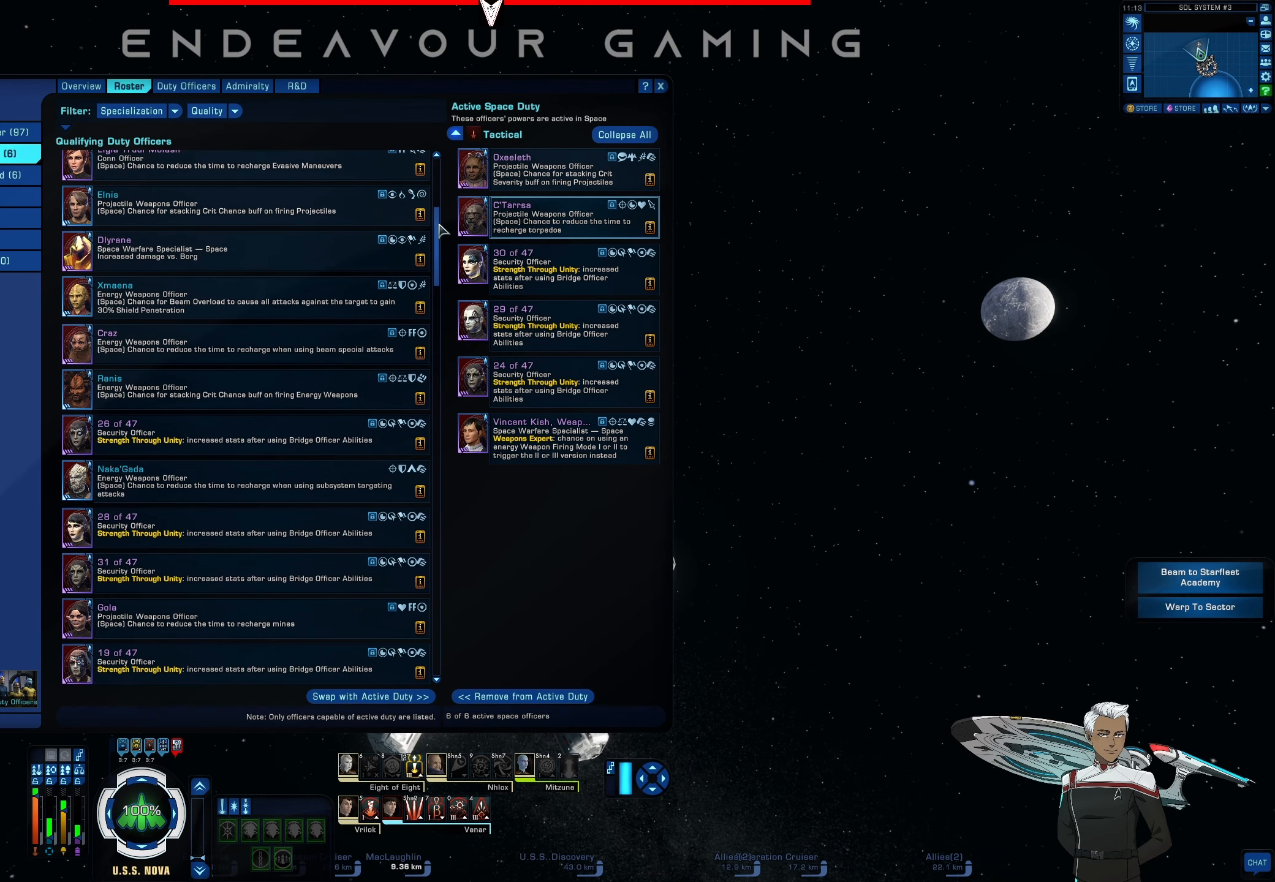
{"keys": [], "mouse": ["left"], "events": []}
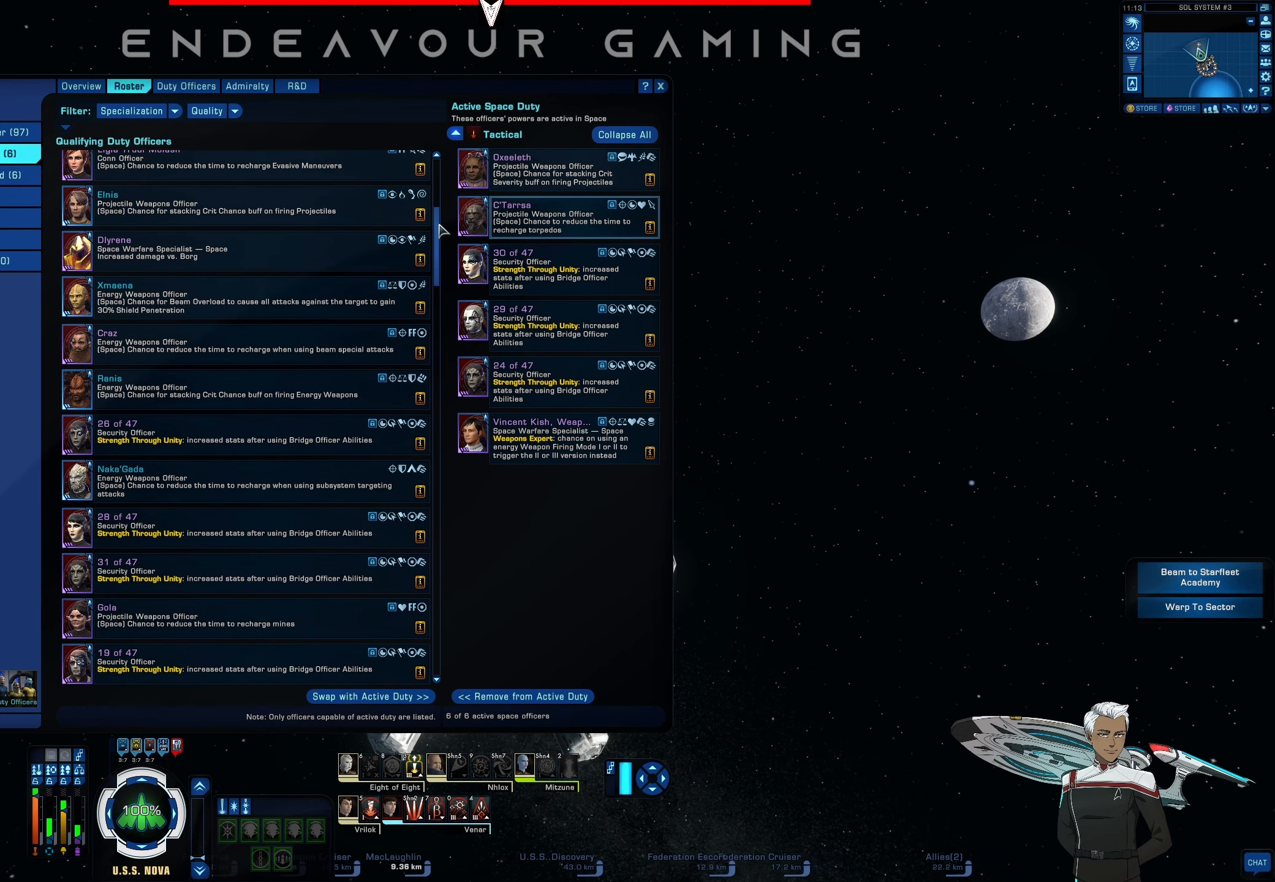
{"keys": [], "mouse": ["left"], "events": []}
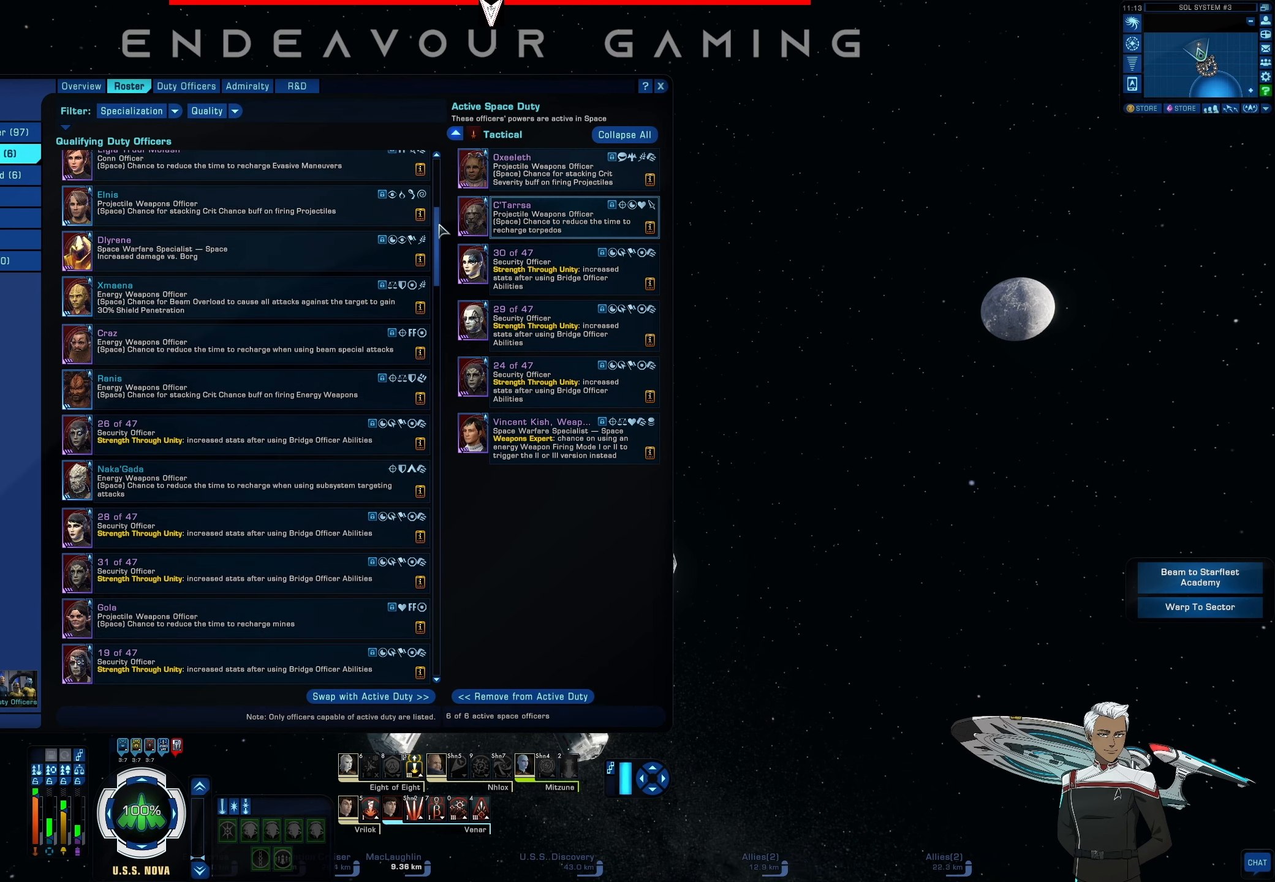
{"keys": [], "mouse": ["left"], "events": []}
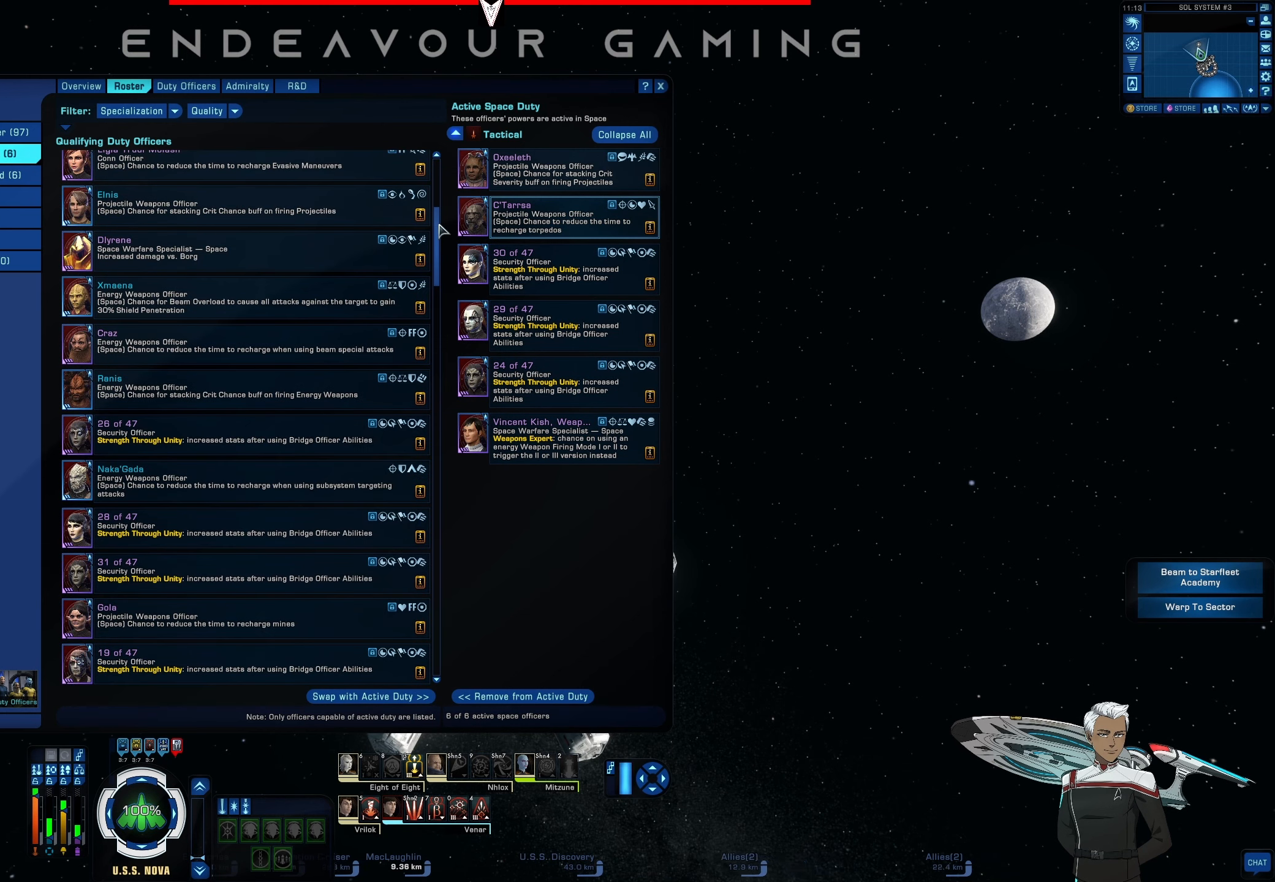
{"keys": [], "mouse": ["left"], "events": []}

+++++

ASSIGNMENT: A word-for-word copy of the listing is needed. It must not include the pictures.

ANSWER TO THIS TASK:
{"keys": [], "mouse": ["left"], "events": []}
{"keys": [], "mouse": ["left"], "events": []}
{"keys": [], "mouse": ["left"], "events": []}
{"keys": [], "mouse": ["left"], "events": []}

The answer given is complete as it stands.